Dans une interview accordée à Al Jazeera, le ministre iranien des Affaires étrangères, Abbas Araghchi, a affirmé que ces assassinats ciblés ne sauraient ébranler les fondations de la République islamique. Selon lui, ni les États-Unis ni Israël n’ont compris que le système politique iranien ne repose pas sur un seul homme.
« La République islamique d’Iran possède une structure politique solide, avec des institutions bien établies. La présence ou l’absence d’un individu n’affecte pas cette structure », a-t-il déclaré.
Figure influente du pouvoir iranien, Ali Larijani, 67 ans, occupait le poste stratégique de secrétaire du Conseil suprême de sécurité nationale. Sa mort, confirmée par Téhéran, constitue l’une des pertes les plus importantes depuis le début des frappes américano-israéliennes.
Le chef de la diplomatie iranienne a également évoqué un précédent marquant : l’assassinat du guide suprême Ali Khamenei, survenu au début du conflit. Malgré ce choc majeur, le système politique iranien a continué de fonctionner, avec la désignation rapide d’un successeur.
« Même la perte du dirigeant n’a pas fait tomber le système. Il en sera de même pour toute autre personnalité », a insisté Abbas Araghchi, soulignant la capacité de résilience des institutions iraniennes.
Parallèlement, les médias d’État ont annoncé la mort du général Gholamreza Soleimani, chef des forces paramilitaires Basij, également tué dans une attaque attribuée à un « ennemi américano-sioniste ». Une disparition qui intervient dans un contexte de forte escalade militaire dans la région.

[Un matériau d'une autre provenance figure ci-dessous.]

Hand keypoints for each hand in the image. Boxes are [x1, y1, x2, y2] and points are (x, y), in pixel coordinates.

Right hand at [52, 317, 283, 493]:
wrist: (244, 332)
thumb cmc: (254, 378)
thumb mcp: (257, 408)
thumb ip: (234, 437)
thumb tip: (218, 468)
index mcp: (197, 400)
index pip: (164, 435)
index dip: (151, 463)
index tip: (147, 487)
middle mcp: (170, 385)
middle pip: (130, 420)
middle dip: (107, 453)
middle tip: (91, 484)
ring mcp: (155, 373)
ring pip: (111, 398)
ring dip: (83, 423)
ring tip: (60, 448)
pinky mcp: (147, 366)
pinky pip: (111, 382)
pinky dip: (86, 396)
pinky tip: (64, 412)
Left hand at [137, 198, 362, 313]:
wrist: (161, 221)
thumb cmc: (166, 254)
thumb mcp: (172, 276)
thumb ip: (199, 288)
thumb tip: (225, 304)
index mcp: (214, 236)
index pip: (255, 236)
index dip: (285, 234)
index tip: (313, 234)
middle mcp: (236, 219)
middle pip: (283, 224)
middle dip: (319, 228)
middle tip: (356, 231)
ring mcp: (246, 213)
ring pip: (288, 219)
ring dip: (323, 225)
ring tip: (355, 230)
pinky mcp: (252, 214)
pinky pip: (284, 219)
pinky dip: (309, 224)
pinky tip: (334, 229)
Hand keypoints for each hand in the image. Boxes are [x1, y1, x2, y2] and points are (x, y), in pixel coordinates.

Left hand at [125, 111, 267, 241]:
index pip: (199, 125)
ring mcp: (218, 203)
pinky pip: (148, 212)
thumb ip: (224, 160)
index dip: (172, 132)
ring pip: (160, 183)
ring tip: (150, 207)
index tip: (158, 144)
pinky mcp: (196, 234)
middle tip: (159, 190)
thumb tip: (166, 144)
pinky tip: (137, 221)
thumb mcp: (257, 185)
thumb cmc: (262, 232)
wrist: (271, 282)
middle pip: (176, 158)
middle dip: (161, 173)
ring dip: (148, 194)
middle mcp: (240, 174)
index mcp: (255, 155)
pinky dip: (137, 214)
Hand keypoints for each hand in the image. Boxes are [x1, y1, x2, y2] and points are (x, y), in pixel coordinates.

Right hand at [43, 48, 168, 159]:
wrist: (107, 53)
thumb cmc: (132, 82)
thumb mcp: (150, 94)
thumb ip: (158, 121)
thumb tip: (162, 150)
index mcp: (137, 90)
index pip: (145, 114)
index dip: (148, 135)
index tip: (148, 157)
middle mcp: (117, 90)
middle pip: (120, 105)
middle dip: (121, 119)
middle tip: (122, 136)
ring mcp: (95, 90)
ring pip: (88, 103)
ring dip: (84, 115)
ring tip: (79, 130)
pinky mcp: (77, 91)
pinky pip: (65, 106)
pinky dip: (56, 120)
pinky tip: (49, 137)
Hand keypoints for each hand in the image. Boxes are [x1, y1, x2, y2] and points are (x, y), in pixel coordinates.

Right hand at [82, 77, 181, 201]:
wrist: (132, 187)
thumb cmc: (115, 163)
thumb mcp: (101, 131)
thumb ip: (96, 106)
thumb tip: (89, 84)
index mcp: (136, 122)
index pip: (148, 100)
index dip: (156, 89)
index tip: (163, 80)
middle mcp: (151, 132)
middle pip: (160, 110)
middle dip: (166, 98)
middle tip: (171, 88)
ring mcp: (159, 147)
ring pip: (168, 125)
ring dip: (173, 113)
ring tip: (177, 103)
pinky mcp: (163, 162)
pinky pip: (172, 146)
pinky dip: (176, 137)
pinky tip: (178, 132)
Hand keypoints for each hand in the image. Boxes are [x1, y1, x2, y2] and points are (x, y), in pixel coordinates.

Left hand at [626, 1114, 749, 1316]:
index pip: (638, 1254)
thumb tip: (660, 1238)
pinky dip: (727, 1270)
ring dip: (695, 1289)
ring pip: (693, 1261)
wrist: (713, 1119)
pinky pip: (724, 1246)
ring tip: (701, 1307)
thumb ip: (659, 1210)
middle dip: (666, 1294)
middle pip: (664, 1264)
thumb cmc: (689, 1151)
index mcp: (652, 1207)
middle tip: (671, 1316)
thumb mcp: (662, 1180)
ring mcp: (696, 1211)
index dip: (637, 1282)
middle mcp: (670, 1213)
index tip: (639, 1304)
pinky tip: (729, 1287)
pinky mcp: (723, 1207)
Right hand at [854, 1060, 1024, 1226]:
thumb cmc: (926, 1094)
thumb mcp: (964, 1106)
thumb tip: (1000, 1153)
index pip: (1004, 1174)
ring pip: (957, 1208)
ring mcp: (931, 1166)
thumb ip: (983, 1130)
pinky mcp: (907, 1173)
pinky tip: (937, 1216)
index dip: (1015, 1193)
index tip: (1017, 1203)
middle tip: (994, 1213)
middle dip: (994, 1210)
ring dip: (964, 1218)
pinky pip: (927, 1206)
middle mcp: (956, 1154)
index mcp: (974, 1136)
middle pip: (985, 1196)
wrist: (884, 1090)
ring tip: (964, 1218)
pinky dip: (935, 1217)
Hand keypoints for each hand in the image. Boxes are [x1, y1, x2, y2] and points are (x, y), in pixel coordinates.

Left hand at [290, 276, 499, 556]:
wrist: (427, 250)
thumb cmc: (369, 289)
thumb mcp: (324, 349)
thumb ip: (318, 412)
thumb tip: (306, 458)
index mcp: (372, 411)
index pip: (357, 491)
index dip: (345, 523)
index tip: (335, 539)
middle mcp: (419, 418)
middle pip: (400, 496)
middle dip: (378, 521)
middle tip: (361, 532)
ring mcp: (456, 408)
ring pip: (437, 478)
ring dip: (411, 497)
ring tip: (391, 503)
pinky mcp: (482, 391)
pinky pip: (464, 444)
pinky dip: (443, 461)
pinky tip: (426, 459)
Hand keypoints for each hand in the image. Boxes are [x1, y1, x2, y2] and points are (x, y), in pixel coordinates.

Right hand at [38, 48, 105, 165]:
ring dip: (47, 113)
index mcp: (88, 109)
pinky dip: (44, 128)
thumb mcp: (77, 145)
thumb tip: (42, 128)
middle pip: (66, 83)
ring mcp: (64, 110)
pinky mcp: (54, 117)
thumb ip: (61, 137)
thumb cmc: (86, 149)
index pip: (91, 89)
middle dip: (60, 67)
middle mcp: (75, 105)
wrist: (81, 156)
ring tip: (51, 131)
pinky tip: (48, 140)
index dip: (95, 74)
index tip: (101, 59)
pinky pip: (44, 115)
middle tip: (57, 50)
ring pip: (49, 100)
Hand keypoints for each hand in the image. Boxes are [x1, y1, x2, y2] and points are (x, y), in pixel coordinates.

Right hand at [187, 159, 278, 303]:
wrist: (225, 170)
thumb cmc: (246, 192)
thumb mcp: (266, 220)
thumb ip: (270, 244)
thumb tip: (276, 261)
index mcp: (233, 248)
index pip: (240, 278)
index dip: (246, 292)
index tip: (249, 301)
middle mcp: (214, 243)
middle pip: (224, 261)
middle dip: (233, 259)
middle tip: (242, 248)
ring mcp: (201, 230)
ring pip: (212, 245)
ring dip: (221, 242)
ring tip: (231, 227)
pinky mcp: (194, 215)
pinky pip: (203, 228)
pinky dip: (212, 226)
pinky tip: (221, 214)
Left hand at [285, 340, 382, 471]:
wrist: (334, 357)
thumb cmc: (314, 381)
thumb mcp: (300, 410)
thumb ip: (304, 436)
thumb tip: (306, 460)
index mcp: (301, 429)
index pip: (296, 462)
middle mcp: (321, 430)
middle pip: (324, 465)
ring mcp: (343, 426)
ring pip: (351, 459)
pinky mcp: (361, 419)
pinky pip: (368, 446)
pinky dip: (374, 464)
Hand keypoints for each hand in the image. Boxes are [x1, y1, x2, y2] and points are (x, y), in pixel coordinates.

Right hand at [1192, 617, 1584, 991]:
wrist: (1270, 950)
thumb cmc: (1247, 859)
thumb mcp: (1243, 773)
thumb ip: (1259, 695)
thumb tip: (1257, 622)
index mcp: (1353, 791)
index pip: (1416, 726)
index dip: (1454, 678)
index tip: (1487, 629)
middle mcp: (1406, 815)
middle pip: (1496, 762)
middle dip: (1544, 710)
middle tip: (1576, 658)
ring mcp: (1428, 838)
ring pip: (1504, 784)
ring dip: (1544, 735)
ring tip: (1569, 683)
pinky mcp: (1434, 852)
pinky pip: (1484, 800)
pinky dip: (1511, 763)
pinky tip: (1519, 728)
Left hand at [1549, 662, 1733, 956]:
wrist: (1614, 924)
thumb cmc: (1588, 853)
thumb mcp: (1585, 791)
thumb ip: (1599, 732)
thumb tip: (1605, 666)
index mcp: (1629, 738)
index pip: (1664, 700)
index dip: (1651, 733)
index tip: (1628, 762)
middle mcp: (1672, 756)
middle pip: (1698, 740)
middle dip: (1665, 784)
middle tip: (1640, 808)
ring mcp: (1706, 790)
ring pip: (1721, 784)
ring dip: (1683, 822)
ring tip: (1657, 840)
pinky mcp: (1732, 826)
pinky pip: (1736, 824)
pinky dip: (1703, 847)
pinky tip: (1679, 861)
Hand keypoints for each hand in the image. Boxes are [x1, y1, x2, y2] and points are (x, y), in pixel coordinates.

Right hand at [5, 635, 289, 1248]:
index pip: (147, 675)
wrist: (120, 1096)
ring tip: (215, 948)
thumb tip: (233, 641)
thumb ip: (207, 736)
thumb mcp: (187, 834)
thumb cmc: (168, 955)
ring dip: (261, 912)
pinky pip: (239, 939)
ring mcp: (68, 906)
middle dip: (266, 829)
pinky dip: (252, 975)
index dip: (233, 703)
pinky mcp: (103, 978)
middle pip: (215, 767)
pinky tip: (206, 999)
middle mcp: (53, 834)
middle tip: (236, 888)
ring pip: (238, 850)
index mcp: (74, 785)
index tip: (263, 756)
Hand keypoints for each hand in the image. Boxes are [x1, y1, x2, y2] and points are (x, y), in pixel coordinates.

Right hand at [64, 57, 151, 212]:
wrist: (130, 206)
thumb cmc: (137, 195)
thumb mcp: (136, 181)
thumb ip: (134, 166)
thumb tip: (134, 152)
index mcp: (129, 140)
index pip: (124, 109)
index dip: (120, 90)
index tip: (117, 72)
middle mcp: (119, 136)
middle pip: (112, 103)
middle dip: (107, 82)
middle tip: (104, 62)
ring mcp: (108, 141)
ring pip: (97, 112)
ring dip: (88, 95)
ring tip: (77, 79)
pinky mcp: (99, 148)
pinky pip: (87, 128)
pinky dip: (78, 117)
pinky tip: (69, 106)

De son côté, l’analyste politique d’Al Jazeera, Marwan Bishara, dénonce une stratégie d’assassinats ciblés qu’il juge en rupture avec les normes traditionnelles de la guerre. Selon lui, ces opérations pourraient provoquer des effets progressifs mais significatifs sur l’équilibre du pouvoir iranien.
Téhéran, toutefois, reste inflexible sur sa position. Le ministre des Affaires étrangères rejette toute responsabilité dans le conflit en cours. « Cette guerre n’est pas notre guerre. Ce sont les États-Unis qui l’ont déclenchée et qui doivent en assumer toutes les conséquences », a-t-il affirmé.
Dans un contexte régional explosif, l’Iran tente ainsi de projeter une image de stabilité et de continuité, malgré la perte de figures clés de son appareil politique et sécuritaire.